例えばスライド10にみられるプラセボ群の状態悪化の2例がもしワクチン接種者じゃなければ、正直投薬群の方がワクチン接種の割合が多いみたいですので、この予防効果はワクチンのおかげで薬のおかげでは無い可能性があります。それを否定するにはもっとたくさんの人数の解析をしなければいけないのです。

この発言自身に法的には問題無いようなのですが、相変わらずの政治家の忖度をご希望のようです。本当安倍元首相のアビガン推しからの反省はなく懲りてないんでしょう。製薬会社が持ってくる少し曖昧なデータを信じてはいけません。

どうしても自民党の政治家は創薬等について科学的対応という言葉を少し無視してしまうようです。あの反HPVワクチンの池田としえ氏も元自民党ですし、片山さつき氏も少し変な発言が目立ちます。正直忙しい現場混乱させてどうするのと思うのですが。

>これに続くP2bパートは、計画していた症例数400人超の登録が8日に完了予定。P2aと同等以上の安全性や有効性を確認できた場合は、P2b結果を根拠にして承認申請に持ち込む。手代木社長は記者会見で、「来週、再来週にはP2b結果をとりまとめ、P2aを再現する結果であれば、速やかに国に承認申請したい」と述べた。

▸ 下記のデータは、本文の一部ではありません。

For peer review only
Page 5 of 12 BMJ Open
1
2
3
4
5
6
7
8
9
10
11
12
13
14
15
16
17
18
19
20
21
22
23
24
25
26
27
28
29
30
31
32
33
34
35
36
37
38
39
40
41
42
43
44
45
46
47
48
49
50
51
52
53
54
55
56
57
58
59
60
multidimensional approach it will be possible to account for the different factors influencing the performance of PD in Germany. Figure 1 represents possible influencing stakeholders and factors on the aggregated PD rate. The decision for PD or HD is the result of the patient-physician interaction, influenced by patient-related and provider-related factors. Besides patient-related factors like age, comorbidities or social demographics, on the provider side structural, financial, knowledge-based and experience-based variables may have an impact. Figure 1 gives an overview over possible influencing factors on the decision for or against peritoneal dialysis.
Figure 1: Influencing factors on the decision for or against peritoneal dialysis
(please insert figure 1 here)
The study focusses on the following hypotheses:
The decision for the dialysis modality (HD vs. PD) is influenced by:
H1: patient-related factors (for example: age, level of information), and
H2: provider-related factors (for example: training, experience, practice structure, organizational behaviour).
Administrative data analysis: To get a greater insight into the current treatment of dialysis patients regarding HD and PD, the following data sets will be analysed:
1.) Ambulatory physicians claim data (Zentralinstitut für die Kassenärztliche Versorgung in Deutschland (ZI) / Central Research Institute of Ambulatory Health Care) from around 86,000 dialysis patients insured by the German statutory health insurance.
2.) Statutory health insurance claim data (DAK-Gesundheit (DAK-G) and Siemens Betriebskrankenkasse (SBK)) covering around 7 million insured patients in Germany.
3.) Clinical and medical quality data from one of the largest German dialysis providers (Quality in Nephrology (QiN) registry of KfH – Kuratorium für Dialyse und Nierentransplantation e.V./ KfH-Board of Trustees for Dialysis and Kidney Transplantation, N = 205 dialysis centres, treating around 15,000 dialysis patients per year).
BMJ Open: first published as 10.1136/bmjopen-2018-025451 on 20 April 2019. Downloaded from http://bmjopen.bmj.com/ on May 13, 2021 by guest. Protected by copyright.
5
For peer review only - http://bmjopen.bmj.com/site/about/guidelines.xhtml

>塩野義の手代木功社長は同日開いた記者会見で、約50人分の治験データを解析し、体内のウイルス量を下げる効果を確認したと説明。続けて実施中の治験について「約400人分の結果が来週か再来週にまとまる。良好であれば速やかに申請したい」と話した。

この400人規模のデータを社長が甘利氏に説明していたとしたらまだ救いですが、PMDAや厚労省は変な圧力に負けずしっかり仕事していただければと思います。(でもそうしたら法的にインサイダー?)

まだまだ感染者は高止まりしています。施設のクラスターも出てきて高齢者の死亡も増えてきています。この薬の投与で本当に死亡が減るかどうかは何の証明もされていません。「ウイルスは減らした、しかし患者は亡くなった」なんてことは実は臨床現場で良くあることと説明しておきます。だから医療者はこの手のいい加減なデータに基づいた報道に文句をつけるのです。

前回の記事を書いた後、ワクチン接種1日100万回のニュースがながれました。政府はいったい何をやっているのかと思います。